Maçları kıl payı kazanıyoruz zaten, bir de hakem faktörü, Haçlı-Siyonist faktörü devreye girerse, elenelim diye…
İş iyice sıkıntıya girer.
Bakalım, dediğim gibi yazıyı Gazetem Milat’ta yer almak üzere gönderdiğim şu dakikalarda, maçın başlamasına 10 saat kadar vakit var.
Bu maçı şöyle veya böyle (UEFA-hakem oyunu dahil, bir dizi faktörden dolayı) Hollanda kazanır diyorum, bu tahminimde yanılmak için dua ediyorum.

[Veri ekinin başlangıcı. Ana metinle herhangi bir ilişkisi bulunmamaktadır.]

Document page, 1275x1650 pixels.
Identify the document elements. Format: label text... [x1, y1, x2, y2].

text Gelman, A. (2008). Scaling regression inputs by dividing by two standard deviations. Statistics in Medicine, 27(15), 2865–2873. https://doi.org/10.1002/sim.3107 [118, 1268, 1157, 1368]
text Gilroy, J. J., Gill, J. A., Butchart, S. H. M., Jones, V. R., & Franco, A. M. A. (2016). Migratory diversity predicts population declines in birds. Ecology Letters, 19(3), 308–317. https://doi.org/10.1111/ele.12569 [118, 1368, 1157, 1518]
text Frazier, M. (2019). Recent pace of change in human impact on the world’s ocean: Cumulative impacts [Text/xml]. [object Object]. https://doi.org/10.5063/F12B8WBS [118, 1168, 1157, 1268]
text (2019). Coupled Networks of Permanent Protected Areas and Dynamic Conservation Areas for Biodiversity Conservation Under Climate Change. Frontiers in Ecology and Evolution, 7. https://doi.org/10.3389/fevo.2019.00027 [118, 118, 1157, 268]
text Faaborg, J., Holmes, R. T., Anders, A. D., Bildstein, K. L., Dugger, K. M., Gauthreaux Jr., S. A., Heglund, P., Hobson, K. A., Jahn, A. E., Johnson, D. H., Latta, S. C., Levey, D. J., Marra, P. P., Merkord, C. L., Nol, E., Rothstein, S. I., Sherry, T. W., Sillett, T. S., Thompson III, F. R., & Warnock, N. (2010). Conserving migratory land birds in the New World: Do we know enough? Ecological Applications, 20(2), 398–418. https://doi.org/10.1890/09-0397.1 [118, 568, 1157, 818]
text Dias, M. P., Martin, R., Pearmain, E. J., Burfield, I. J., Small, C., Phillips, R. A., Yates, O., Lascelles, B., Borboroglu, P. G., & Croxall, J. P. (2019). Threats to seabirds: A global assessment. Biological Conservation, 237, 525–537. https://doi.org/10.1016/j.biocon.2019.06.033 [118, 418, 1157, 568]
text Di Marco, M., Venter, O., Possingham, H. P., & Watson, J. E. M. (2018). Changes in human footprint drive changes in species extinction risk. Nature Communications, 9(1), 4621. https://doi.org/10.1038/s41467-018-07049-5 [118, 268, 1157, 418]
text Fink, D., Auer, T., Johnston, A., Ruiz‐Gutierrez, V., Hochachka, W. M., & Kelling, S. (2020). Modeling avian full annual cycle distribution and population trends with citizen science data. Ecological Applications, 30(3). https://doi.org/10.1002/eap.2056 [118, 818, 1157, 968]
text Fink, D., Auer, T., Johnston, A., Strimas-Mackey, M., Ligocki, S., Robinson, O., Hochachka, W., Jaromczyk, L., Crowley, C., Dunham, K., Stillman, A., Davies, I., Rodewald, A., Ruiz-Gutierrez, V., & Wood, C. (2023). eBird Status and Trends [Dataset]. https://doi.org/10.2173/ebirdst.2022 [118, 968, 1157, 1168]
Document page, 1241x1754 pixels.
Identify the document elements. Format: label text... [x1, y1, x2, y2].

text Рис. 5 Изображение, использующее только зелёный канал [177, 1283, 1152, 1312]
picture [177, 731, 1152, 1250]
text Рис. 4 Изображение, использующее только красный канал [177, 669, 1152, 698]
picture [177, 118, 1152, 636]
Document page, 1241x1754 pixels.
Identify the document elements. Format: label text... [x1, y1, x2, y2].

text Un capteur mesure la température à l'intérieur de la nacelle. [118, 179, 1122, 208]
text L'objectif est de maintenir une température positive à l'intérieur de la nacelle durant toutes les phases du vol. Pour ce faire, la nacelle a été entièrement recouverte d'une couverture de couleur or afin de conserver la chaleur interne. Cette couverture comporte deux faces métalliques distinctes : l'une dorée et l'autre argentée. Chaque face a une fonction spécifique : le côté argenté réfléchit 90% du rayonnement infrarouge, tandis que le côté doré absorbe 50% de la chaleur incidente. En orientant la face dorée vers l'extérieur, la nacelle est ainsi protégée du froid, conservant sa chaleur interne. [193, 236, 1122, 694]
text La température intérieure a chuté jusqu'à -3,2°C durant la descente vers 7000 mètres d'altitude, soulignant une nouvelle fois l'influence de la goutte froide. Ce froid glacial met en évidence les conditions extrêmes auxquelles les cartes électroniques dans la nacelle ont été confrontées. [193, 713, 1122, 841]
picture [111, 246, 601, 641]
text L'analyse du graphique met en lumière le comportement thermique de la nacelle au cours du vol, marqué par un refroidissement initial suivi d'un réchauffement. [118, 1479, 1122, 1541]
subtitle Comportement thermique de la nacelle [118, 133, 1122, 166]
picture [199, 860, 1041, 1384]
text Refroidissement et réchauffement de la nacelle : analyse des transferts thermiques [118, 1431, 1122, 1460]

İnşaAllah, bu kez “tutmaz” tahminim.
İnşaAllah, Haçlı-Siyonist ittifakını çileden çıkartacak bir sonuca daha imza atar kahraman gençlerimiz.
Bugünkü yazımın son bölümüne en güzel mesajları sakladım.
Beni en fazla mutlu eden gerçekleri.
Maç kazanır, maç kaybedersiniz.
Gol atar, gol yersiniz.
Bunlar olur…
Çok daha mühim olan, gönülleri kazanabilmektir.
Bizim çocuklarımız, kahramanlarımız ilk 8’e girerek işin sportif başarı kısmını zaten hallettiler.
Elenseler de eleseler de…
Sportif başarı cepte.
Bundan çok daha önemlisi…
Ben bu turnuvada, bizim futbolcuların şimdiden “şampiyon” olduklarını söylüyorum.
Onlar, “Güzel Ahlâk” şampiyonları!
Bütün dünyaya, “Efendi Türkler” mesajını verdi bizim gençlerimiz.
Her zaman “saygılı” oldular.
Hiç şımarmadılar.
Kibre kapılmadılar.
Hep mütevazı oldular.
Sempatik oldular.
Centilmen oldular.
Rakibin üzüntüsüne saygı duydular.
Maçın adamı seçilenleri izledim; hiçbirinde “Ben buyum!” havası yoktu.
Hepsi, kendilerinden çok takım arkadaşlarından bahsediyorlardı.
Mert Günok’a baktım; dünya onun efsane kurtarışından bahsediyor, hiç oralı değildi.
Allah nasip etti, oldu.
Biz bir takımız.
O kadar.
“Gururlanma insanoğlu, ölüme çaren mi var!..”
Hepsi, hepsi, güzel insanlar olarak öne çıktı futbolcularımızın.
Sizleri saygıyla, sevgiyle selamlıyoruz güzel gençler.
Bütün gençlerimiz sizi örnek alsın.
Biz de örnek alalım.
x
Hepinizden Allah razı olsun, sonuç ne olursa olsun!